[Structured diff data]:
↓↓↓

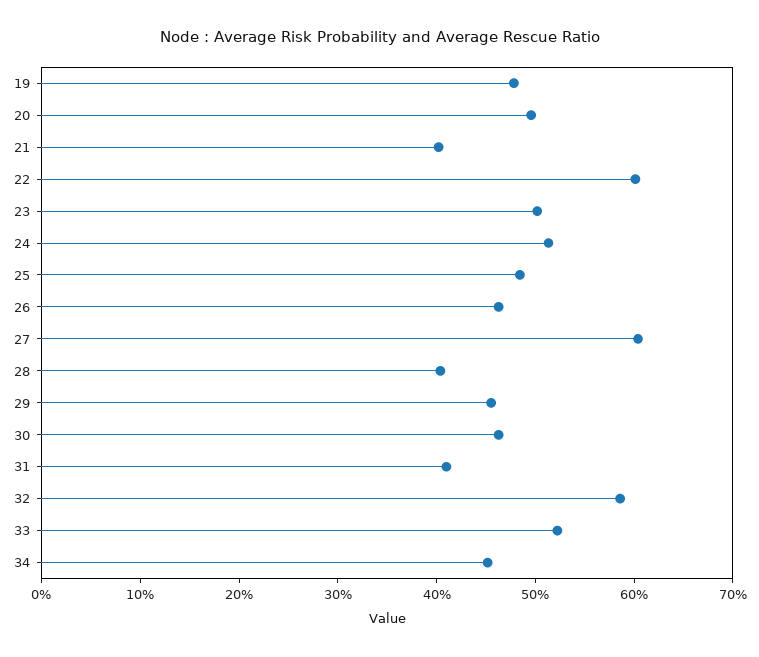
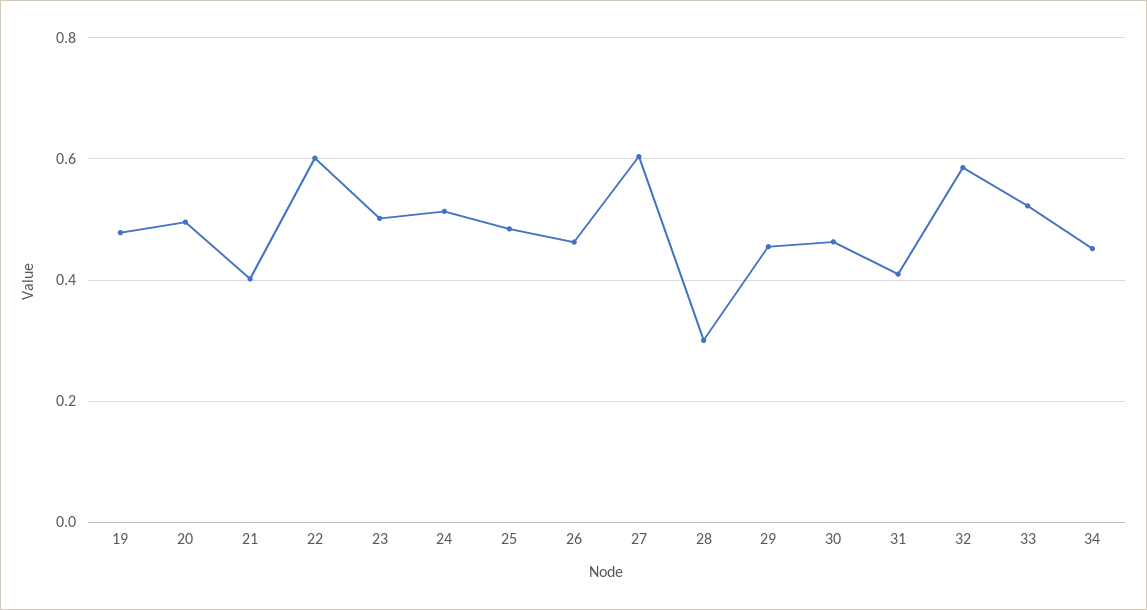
  {
    "19": 0.48,
    "20": 0.5,
    "21": 0.4,
    "22": 0.6,
    "23": 0.5,
    "24": 0.52,
    "25": 0.48,
    "26": 0.46,
    "27": 0.6,
-   "28": 0.4,
+   "28": 0.3,
    "29": 0.46,
    "30": 0.46,
    "31": 0.4,
    "32": 0.58,
    "33": 0.52,
    "34": 0.46
  }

↑↑↑

[To-do item]:
Each entry above is to be restated exactly, without its images.

[Reply to the task]:
  {
    "19": 0.48,
    "20": 0.5,
    "21": 0.4,
    "22": 0.6,
    "23": 0.5,
    "24": 0.52,
    "25": 0.48,
    "26": 0.46,
    "27": 0.6,
-   "28": 0.4,
+   "28": 0.3,
    "29": 0.46,
    "30": 0.46,
    "31": 0.4,
    "32": 0.58,
    "33": 0.52,
    "34": 0.46
  }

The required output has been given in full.